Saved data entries
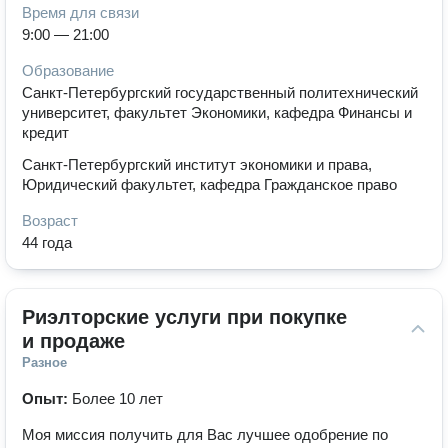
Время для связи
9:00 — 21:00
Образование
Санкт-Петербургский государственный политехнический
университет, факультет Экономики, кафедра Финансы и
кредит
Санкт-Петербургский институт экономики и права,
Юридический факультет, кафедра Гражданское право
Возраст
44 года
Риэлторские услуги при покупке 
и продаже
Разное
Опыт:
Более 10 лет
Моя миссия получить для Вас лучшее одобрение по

> TASK OBJECTIVE
Show me all lines in the records that contain "факультет".

> ANSWER TO THIS EXERCISE
университет, факультет Экономики, кафедра Финансы и
Юридический факультет, кафедра Гражданское право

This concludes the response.